Cyber risk evaluation

As part of your cyber security risk assessment, you should define what the different risk values mean for your organisation in terms of risk acceptance and tolerance. Here’s an example of how they could be defined:

• 1-4: Acceptable – No action, but controls are maintained
• 5-9: Adequate – Consider for future improvements
• 10-16: Tolerable – Must be reviewed within a specific timeframe
• 17-25: Unacceptable – Stop and make immediate changes

Based on this scale, your organisation can define a clear path forward for each risk, depending on the value that has been calculated. For example, you could decide that any risk with a score of 10 or more must be actioned, while anything less than 10 can be accepted.

Bringing everything together

Once you’ve identified, assessed and evaluated your risks, it’s time to document the output so that you can prioritise what risks to focus on first.
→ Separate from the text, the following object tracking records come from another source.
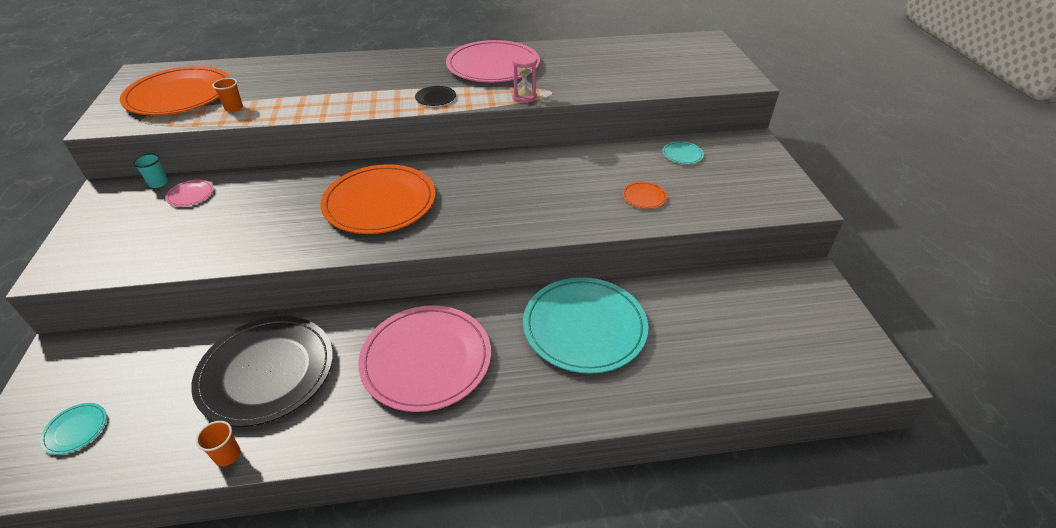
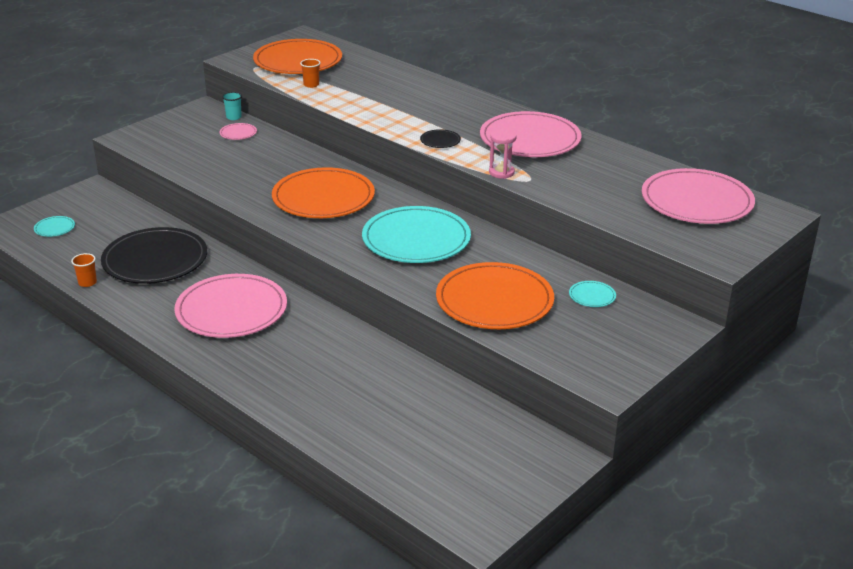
camera: 50 degrees right, 10 degrees down
turquoise plate [523,277,648,374] -> turquoise plate moved to [362,206,471,263]
orange plate [622,182,667,209] -> orange plate [436,262,554,329], size x2.50
none -> pink plate [642,168,755,224]

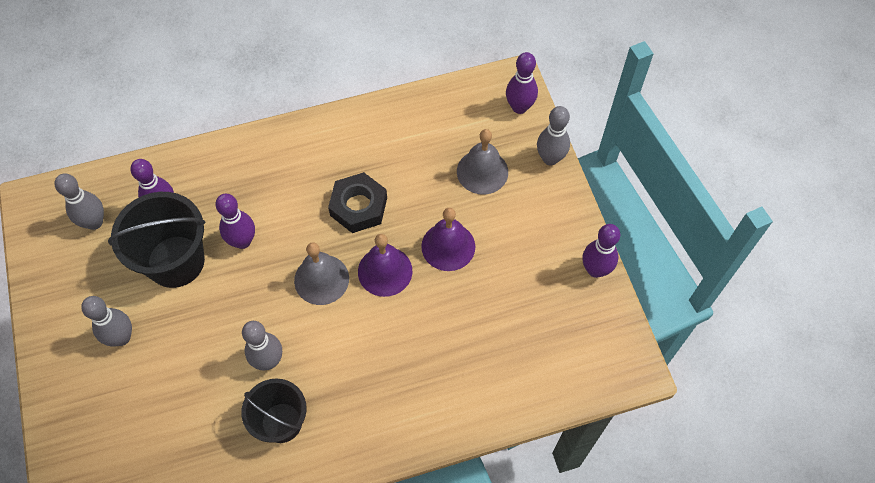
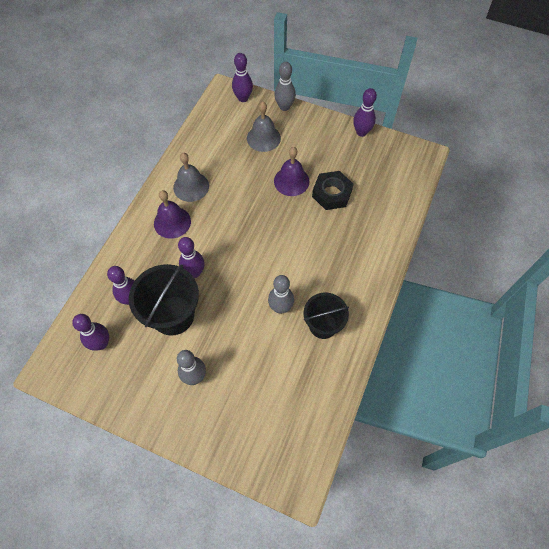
camera: 50 degrees left, 0 degrees up
grey bowling pin [54,174,104,230] -> purple bowling pin [72,314,109,351]
grey bell [294,242,349,305] -> grey bell moved to [173,153,209,202]
black nut [328,172,387,233] -> black nut moved to [312,171,353,210]
purple bell [358,234,412,297] -> purple bell moved to [154,190,191,239]

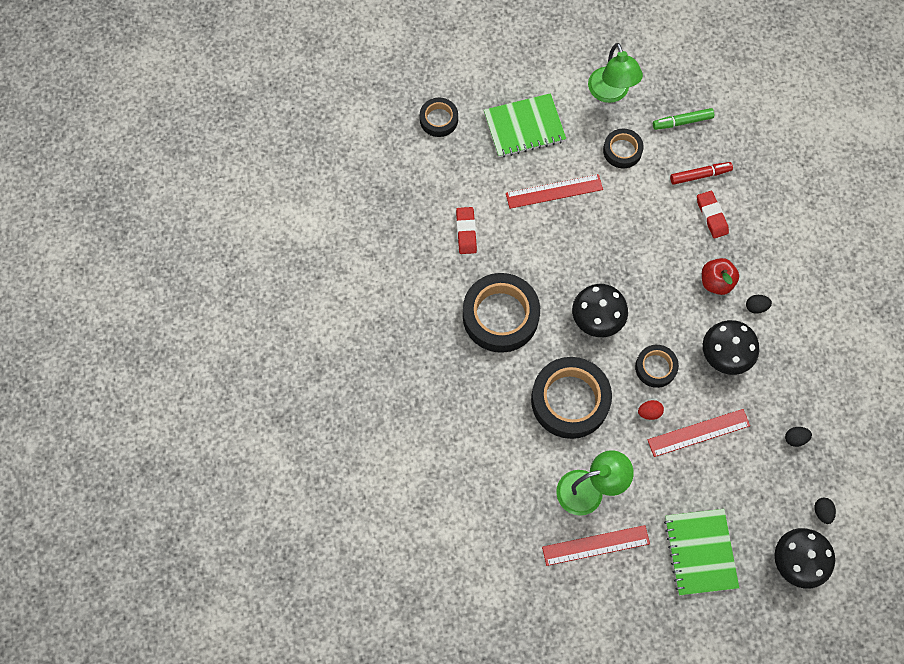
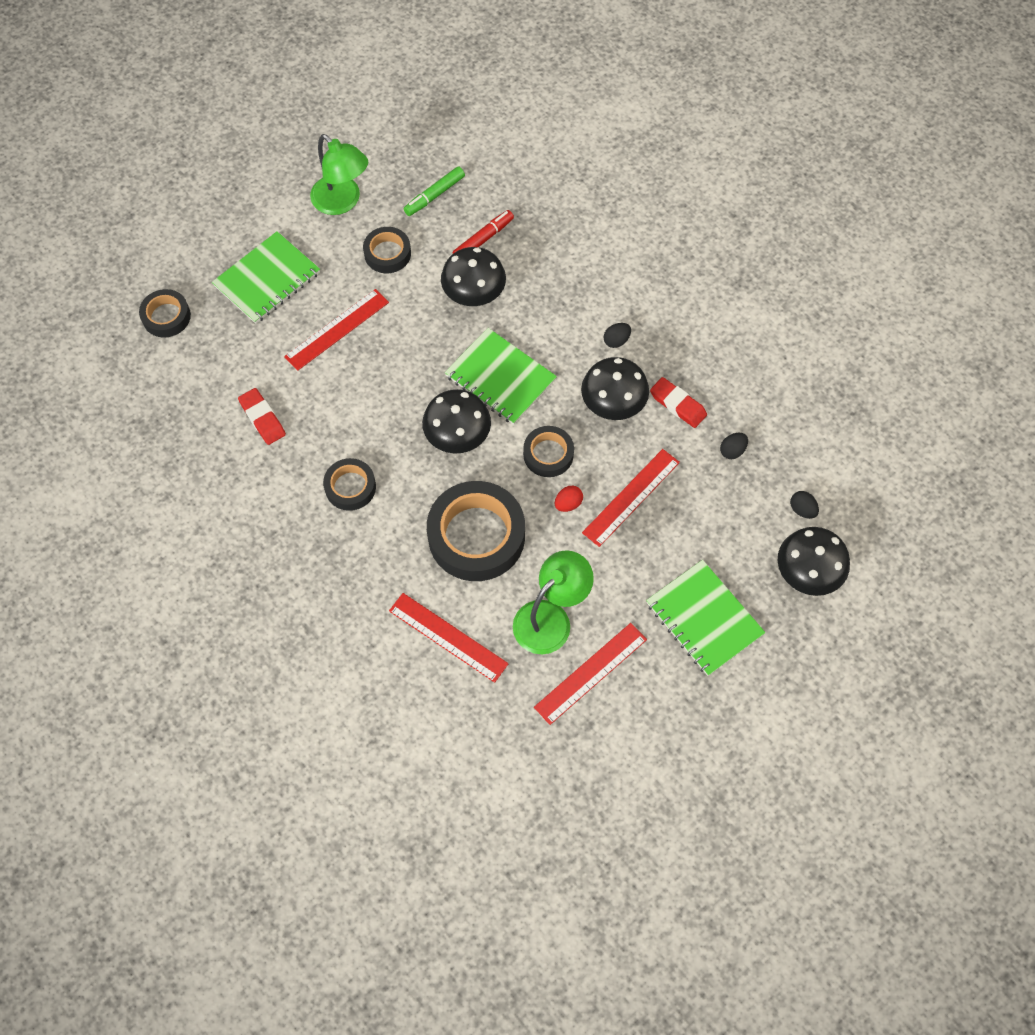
camera: 30 degrees left, 5 degrees down
black tape [463,273,540,353] -> black tape [323,458,376,511], size x0.53
red eraser [697,191,729,239] -> red eraser moved to [650,377,707,428]
red apple [702,258,739,295] -> none
none -> red ruler [389,593,509,683]
none -> black mushroom [441,247,506,306]
none -> green notebook [445,328,557,425]

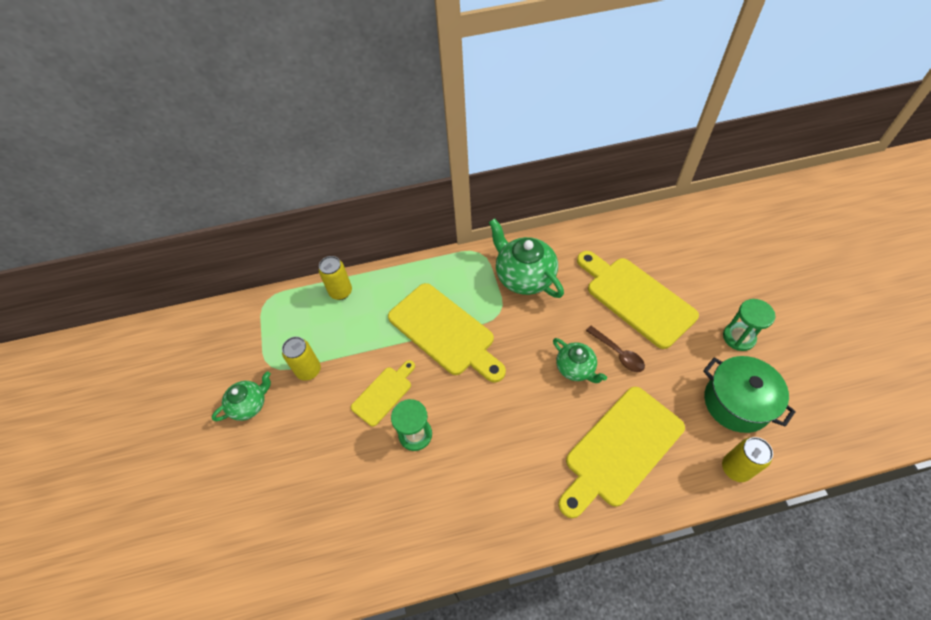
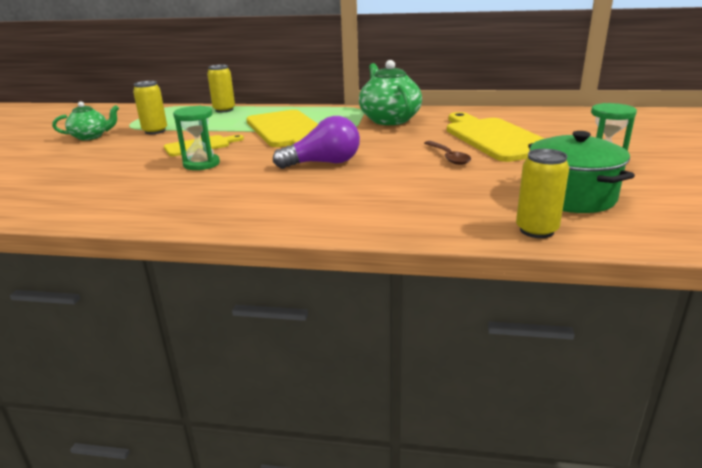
camera: 20 degrees right, 30 degrees down
green teapot [553,338,607,383] -> none
yellow cutting board [558,387,685,518] -> none
none -> purple light bulb [273,116,360,169]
Here’s a very simple example of how you can achieve this with the risk assessment results we’ve already covered. Note that each risk has also been assigned an owner:

With your risks clearly outlined, you can document everything that needs addressing in a risk register, and use this as your prioritisation guide. It’s very important to note that a risk register is not static fire and forget document. Instead, your risk register should be used as a risk treatment plan documenting your risks and your management of those risks (treat, tolerate, accept, transfer) until they can be closed.

Your risk register should act as the one version of truth on all cyber risk, documenting the risk owner, the risks mitigations, the risk decisions which are made and to be used to track the ‘cradle to grave’ risk process. This means you will have evidence in place in case you ever need to refer to a particular risk in the future, or provide evidence to an auditor if required.